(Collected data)
==========
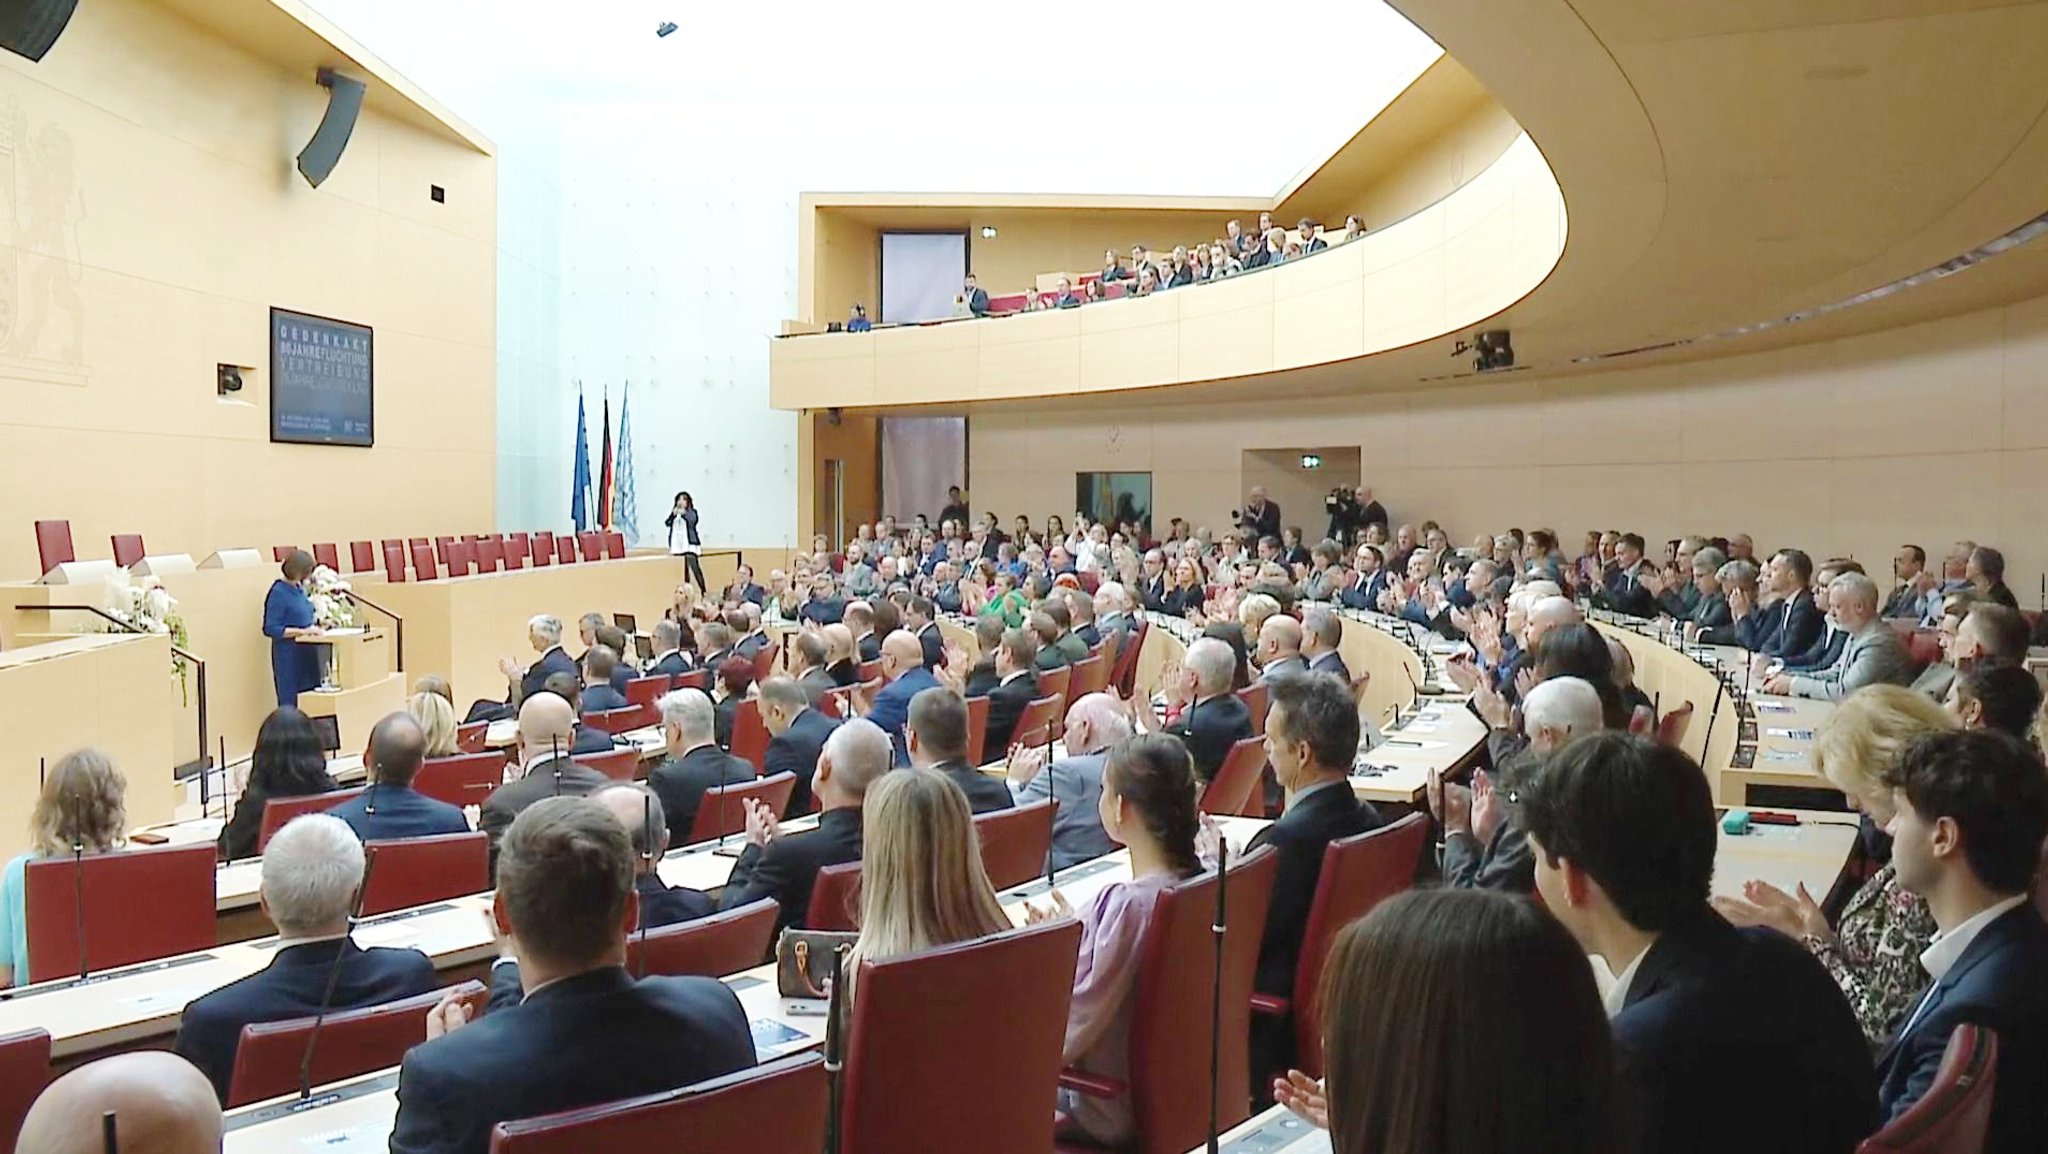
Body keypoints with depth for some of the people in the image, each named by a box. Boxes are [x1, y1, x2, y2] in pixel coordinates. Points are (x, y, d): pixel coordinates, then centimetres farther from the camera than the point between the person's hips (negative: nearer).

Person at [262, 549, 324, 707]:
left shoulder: (300, 588, 8)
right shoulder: (278, 593, -14)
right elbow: (271, 629, -17)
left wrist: (315, 627, 4)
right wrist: (303, 631, -21)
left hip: (306, 653, 8)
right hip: (288, 656, -8)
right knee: (290, 705, -3)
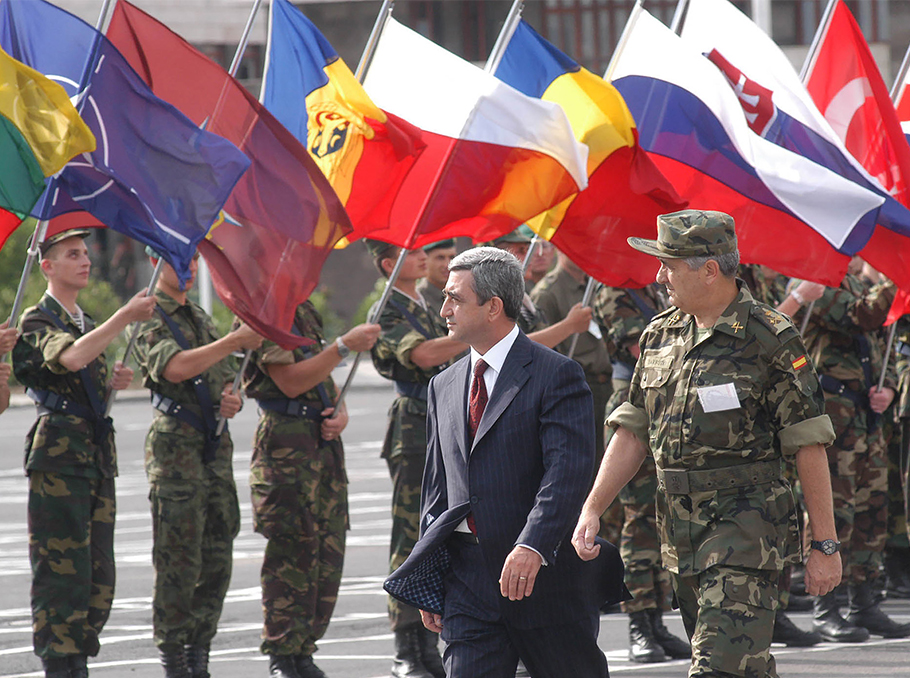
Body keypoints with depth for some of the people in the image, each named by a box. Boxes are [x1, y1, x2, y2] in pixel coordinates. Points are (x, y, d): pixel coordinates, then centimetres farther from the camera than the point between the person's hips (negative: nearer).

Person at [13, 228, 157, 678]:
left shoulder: (86, 323, 21)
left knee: (98, 572, 7)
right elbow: (71, 358, -28)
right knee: (62, 570, -10)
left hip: (98, 453, 8)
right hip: (59, 454, -8)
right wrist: (125, 318, -32)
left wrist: (113, 383, 8)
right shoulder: (37, 321, -6)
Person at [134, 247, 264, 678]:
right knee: (178, 561, -7)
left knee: (217, 560, 5)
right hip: (176, 444, -7)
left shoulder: (200, 318, 20)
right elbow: (174, 367, -23)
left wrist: (230, 400, 4)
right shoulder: (148, 317, -5)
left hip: (215, 445, 7)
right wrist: (237, 341, -28)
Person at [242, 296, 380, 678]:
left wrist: (340, 414, 4)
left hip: (325, 443, 8)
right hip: (285, 448, -8)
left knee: (328, 553, 6)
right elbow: (290, 381, -18)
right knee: (293, 550, -9)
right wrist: (345, 346, -20)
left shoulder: (305, 312, 19)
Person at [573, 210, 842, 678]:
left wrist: (825, 545, -9)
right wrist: (591, 509, 4)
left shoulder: (769, 339, -9)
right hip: (681, 534, 7)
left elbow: (809, 445, -8)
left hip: (746, 533, -7)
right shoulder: (659, 336, 10)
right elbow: (632, 433, 15)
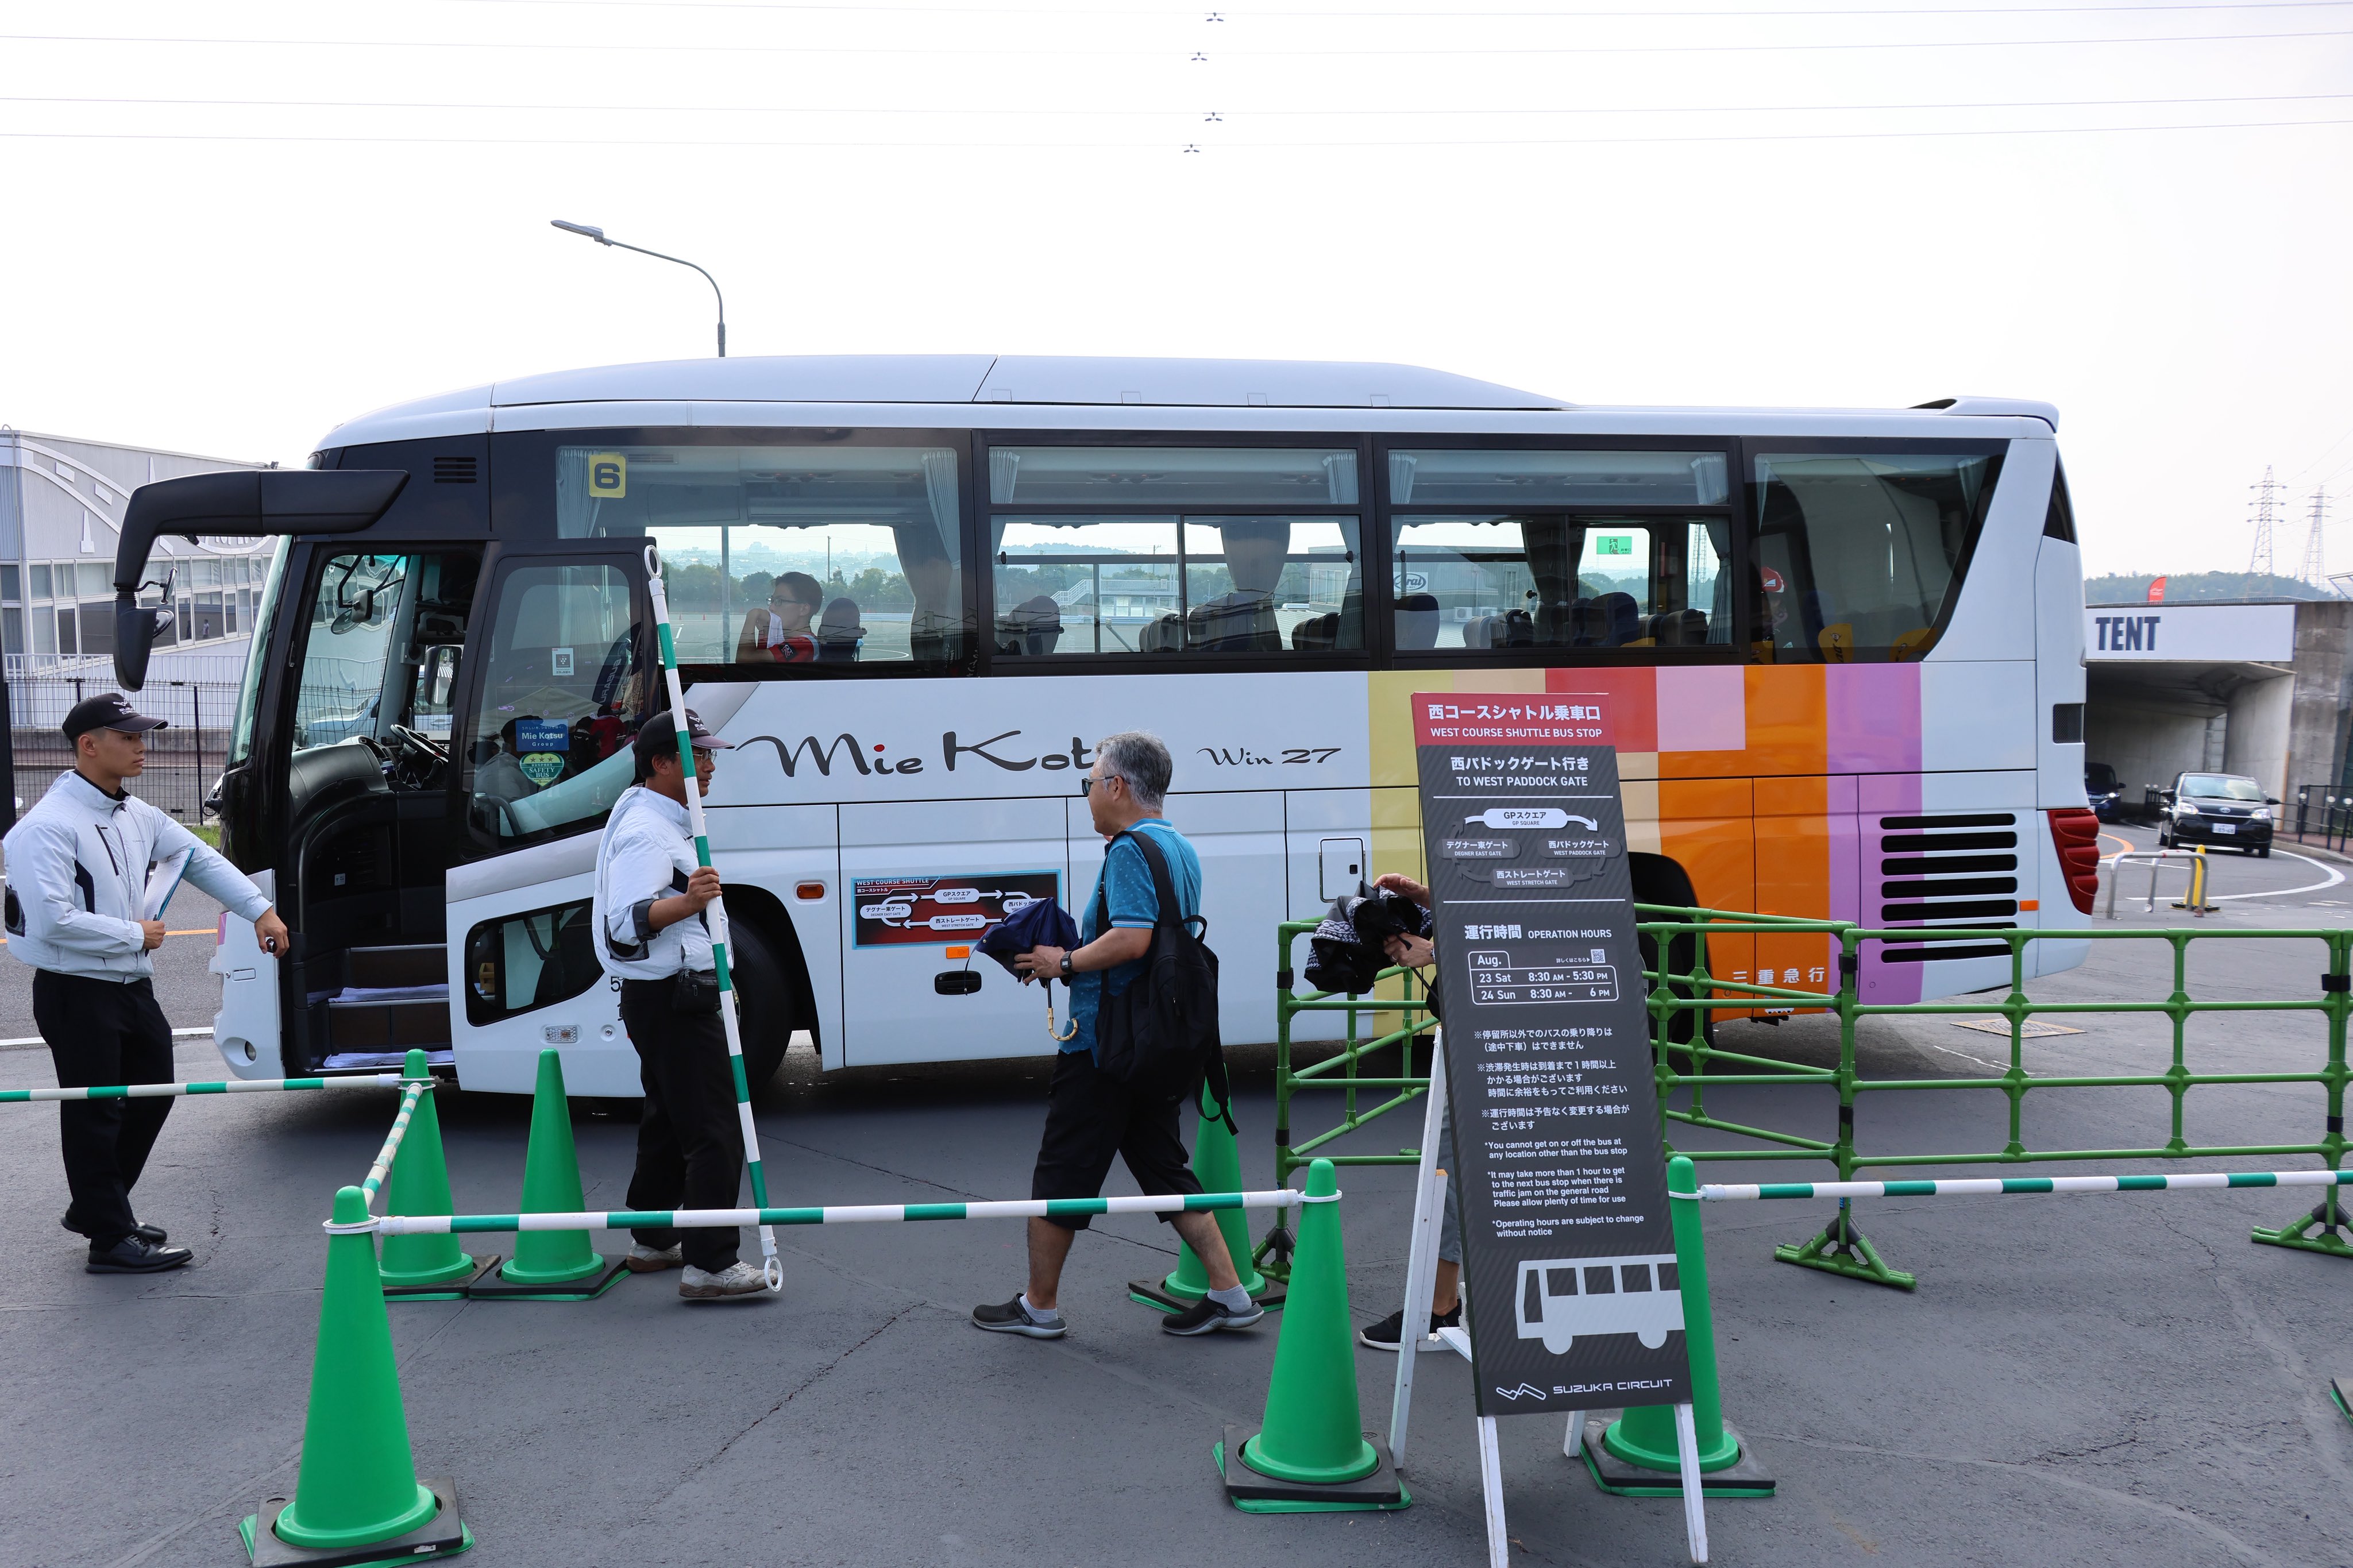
==========
_TASK ITEM_
Only the pictures are to be left out; write out all the other data exactly.

_ANSWER TO THIS PROBLEM_
Body keypoints with depth for some of the people in the image, each named by a box. Boxes are [x1, y1, x2, y2] in pixel coordinates. Points are (x, y, d): pixel coordinates, then centimetres farther from the camera than the point between the person's hips (negative: nearer).

Person at [262, 549, 324, 707]:
left shoulder: (300, 588, 8)
right shoulder: (278, 593, -14)
right elbow: (271, 629, -17)
left wrist: (315, 627, 4)
right wrist: (303, 631, -21)
left hip: (306, 653, 8)
right hip: (288, 656, -8)
right knee: (290, 705, -3)
Body keypoints with depth for some of the people in the image, each named by a box. Boxes are [x1, y1, x2, y2] in pixel coordinates. Points are (x, y, d): pixel coordinates, then centimetres farther from the camera than the point between the person's hips (negative: nearer).

Person at [13, 228, 157, 678]:
left shoulder: (86, 323, 21)
left knee: (98, 572, 7)
right elbow: (71, 358, -28)
right knee: (62, 570, -10)
left hip: (98, 453, 8)
right hip: (59, 454, -8)
right wrist: (125, 318, -32)
left wrist: (113, 383, 8)
right shoulder: (37, 321, -6)
Person at [134, 247, 264, 678]:
right knee: (178, 561, -7)
left knee: (217, 560, 5)
right hip: (176, 444, -7)
left shoulder: (200, 318, 20)
right elbow: (174, 367, -23)
left wrist: (230, 400, 4)
right shoulder: (148, 317, -5)
left hip: (215, 445, 7)
right wrist: (237, 341, -28)
Person at [242, 296, 380, 678]:
left wrist: (340, 414, 4)
left hip: (325, 443, 8)
right hip: (285, 448, -8)
left knee: (328, 553, 6)
right elbow: (290, 381, -18)
right knee: (293, 550, -9)
right wrist: (345, 346, -20)
left shoulder: (305, 312, 19)
Person at [573, 210, 842, 678]:
left wrist: (825, 545, -9)
right wrist: (591, 509, 4)
left shoulder: (769, 339, -9)
right hip: (681, 534, 7)
left elbow: (809, 445, -8)
left hip: (746, 533, -7)
right shoulder: (659, 336, 10)
right elbow: (632, 433, 15)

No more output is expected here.